ITBench-AA supplies a compact, evaluation-focused slice of IBM's ITBench: 40 public SRE scenarios consisting of offline Kubernetes incident snapshots paired with ground-truth contributing-factor entities. It exists to benchmark agentic workflows that must read alerts, events, traces and topology and produce a minimal set of root-cause Kubernetes entities (Deployments, Pods, Services, ConfigMaps, etc.).
What Sets It Apart
- Focused evaluation slices: contains only the 40 scenarios marked public in the upstream ITBench repo, keeping the dataset lean for reproducible leaderboard evaluation. This makes iteration fast while preserving realistic, multi-modal incident data (logs, traces, topology).
- Structured ground truth: each row includes a ground_truth_yaml describing fault propagation, entity groups and recommended remediations—enabling automated scoring against minimal root-cause sets.
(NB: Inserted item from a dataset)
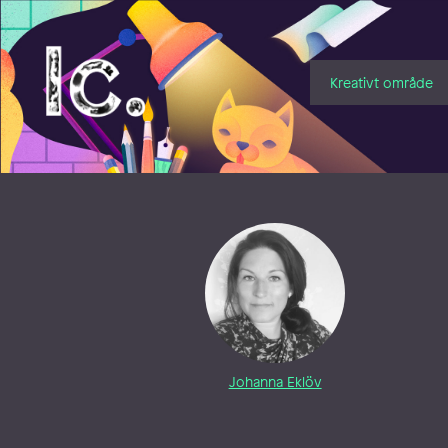
Illustratörcentrum
Kreativt område
Johanna Eklöv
- Engineered for agentic harnesses: designed to be mounted as an offline sandbox for agent runs (Stirrup-style harnesses), matching the workflow used on the ITBench-AA leaderboard where agents inspect filesystem snapshots and output a structured JSON diagnosis.
Who It's For and Trade-offs
- Great fit if you develop or evaluate AI agents for SRE/root-cause analysis, want reproducible offline benchmarks, or need realistic incident scenarios without running live clusters.
- Look elsewhere if you need the full ITBench suite (this release omits 19 private/held-out tasks) or if you require live, interactive cluster environments instead of offline snapshots. The dataset emphasizes diagnosis evaluation over orchestration or remediation execution.
Where It Fits
Use ITBench-AA when your goal is to measure an agent's precision at identifying minimal root-cause entities from complex, multi-source evidence. For broader coverage (more scenarios or other IT domains) pair it with the upstream itbench-hub/ITBench repository or the full ITBench benchmark releases.